» Excerpt:
※ ※ ※

When an infringement of a patent takes place, the mode pursued by the patentee of preventing that infringement continuing is, by an application to the Court of Chancery for an injunction; but the injunction is always dissolved upon the application of the other party to try it; and the defence of a patent is one of the most expensive kinds of defences, on account of the kind of witnesses that are generally necessary; it has become the fashion of late to subpoena a number of eminent scientific men, some, perhaps, brought from a great distance. The expense of defending a patent has now become enormously great.

※ ※ ※

» Extracted information:
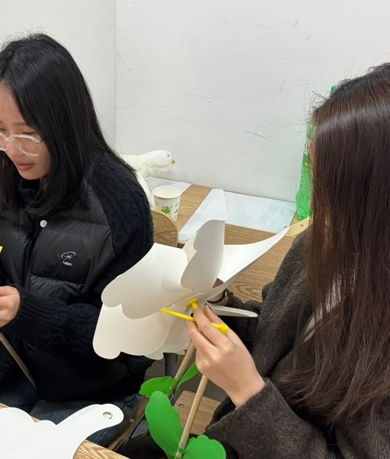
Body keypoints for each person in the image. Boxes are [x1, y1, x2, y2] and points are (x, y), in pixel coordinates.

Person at [119, 64, 390, 458]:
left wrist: (246, 390)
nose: (316, 204)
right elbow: (273, 336)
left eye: (335, 190)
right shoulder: (322, 244)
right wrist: (220, 305)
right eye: (316, 178)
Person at [0, 33, 154, 446]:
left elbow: (132, 338)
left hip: (94, 391)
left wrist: (28, 313)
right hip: (14, 368)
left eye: (26, 134)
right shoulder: (2, 191)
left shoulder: (118, 204)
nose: (11, 149)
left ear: (65, 124)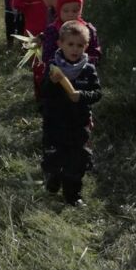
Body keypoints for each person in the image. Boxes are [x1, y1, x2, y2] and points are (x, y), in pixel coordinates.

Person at [40, 20, 102, 207]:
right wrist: (51, 82)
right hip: (56, 123)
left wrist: (81, 95)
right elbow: (44, 93)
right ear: (60, 44)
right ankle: (54, 178)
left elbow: (97, 93)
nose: (75, 49)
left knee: (78, 159)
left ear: (86, 46)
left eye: (80, 45)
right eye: (70, 44)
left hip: (78, 123)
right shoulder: (53, 68)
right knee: (55, 157)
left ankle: (73, 195)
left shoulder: (88, 70)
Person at [40, 0, 101, 67]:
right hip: (58, 75)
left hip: (83, 74)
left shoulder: (88, 30)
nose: (70, 14)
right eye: (66, 10)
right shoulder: (53, 30)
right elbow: (47, 56)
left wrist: (82, 64)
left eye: (75, 11)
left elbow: (95, 54)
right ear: (58, 9)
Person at [13, 0, 50, 99]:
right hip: (33, 37)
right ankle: (40, 96)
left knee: (50, 67)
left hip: (50, 35)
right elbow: (16, 4)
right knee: (38, 68)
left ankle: (49, 97)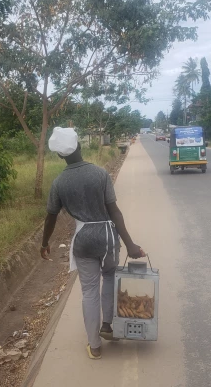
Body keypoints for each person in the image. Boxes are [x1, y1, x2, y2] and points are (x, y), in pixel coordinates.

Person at [40, 127, 145, 360]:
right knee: (109, 277)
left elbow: (51, 216)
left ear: (59, 155)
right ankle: (107, 325)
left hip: (84, 240)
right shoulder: (100, 174)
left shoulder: (59, 183)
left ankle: (95, 346)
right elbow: (114, 212)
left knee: (89, 291)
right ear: (79, 145)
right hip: (107, 238)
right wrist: (130, 244)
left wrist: (44, 243)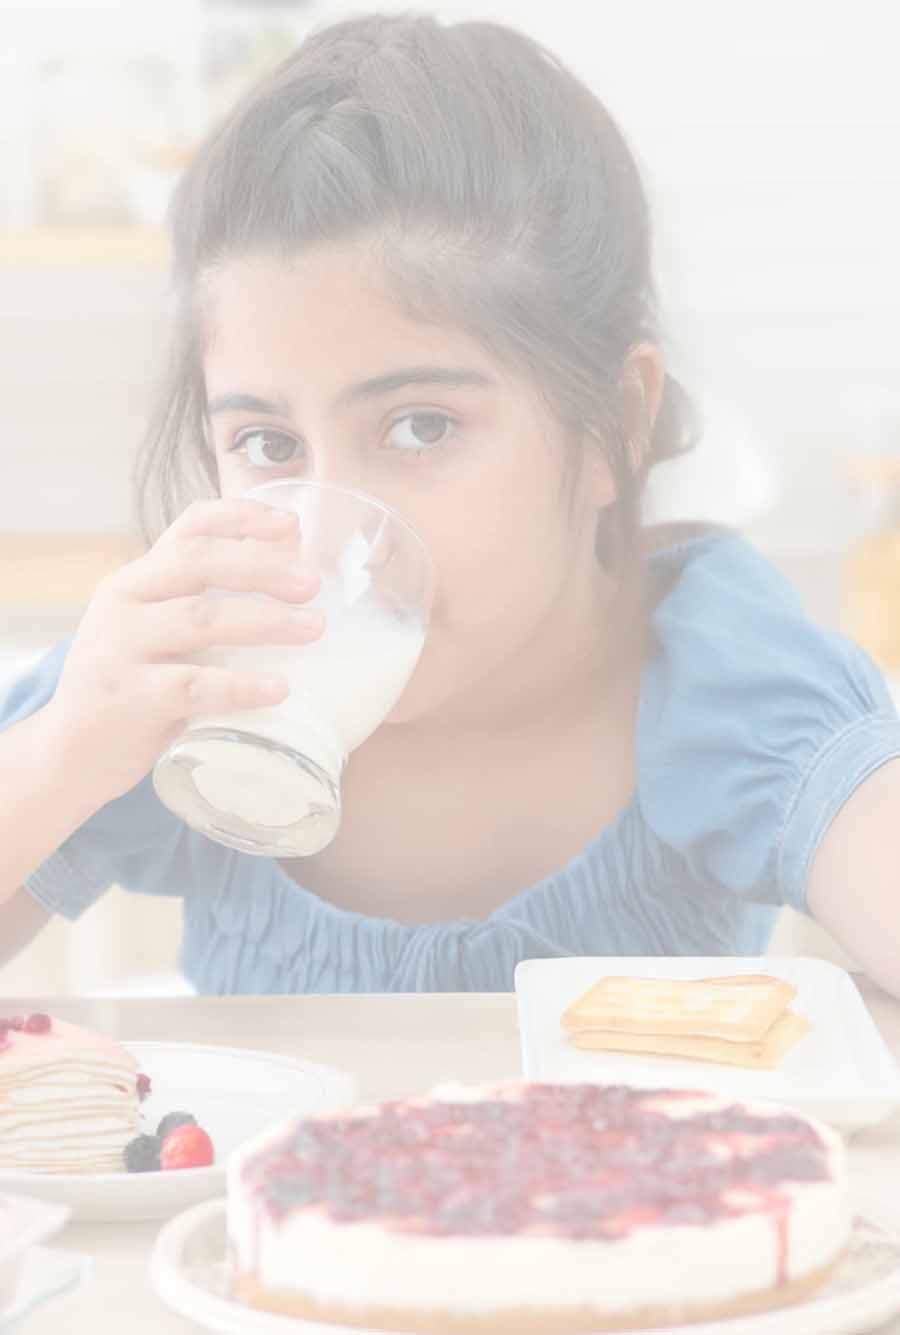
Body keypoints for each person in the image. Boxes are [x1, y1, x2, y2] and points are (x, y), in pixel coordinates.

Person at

※ ※ ※

» Required work:
• A. Copy the passage on patent infringement word for word, from "When an infringement" up to and including "become enormously great.".
• B. Go on with the passage on patent infringement from the point where it stops.

» Task-by-task results:
• A.
When an infringement of a patent takes place, the mode pursued by the patentee of preventing that infringement continuing is, by an application to the Court of Chancery for an injunction; but the injunction is always dissolved upon the application of the other party to try it; and the defence of a patent is one of the most expensive kinds of defences, on account of the kind of witnesses that are generally necessary; it has become the fashion of late to subpoena a number of eminent scientific men, some, perhaps, brought from a great distance. The expense of defending a patent has now become enormously great.

• B.
States, in answer to further interrogatories, that it would be highly desirable if any means could be devised by which the applicant for a patent should be protected from the moment he applies for his patent; but though he has thought a great deal about the matter, has not been able to arrive at the conclusion that it would, on the whole, be beneficial to make a person enrol his specification immediately on his applying for or obtaining his patent. If his preliminary description of his invention is to be of any utility, it ought to be complete; for if a man is left to enlarge or contract it, you leave an open door to all the mischief you are attempting to guard against. Should hesitate much before he would say that a commission of scientific men to determine between rival applicants, or to judge of the sufficiency of the specifications, would be considered satisfactory: thinks it would be attended with great danger to patentees, and productive of favouritism. The Attorney-General has it in his power now to call in the aid of scientific men when he thinks it necessary; has known Sir Thomas Plumer do so.

22d May, 1829.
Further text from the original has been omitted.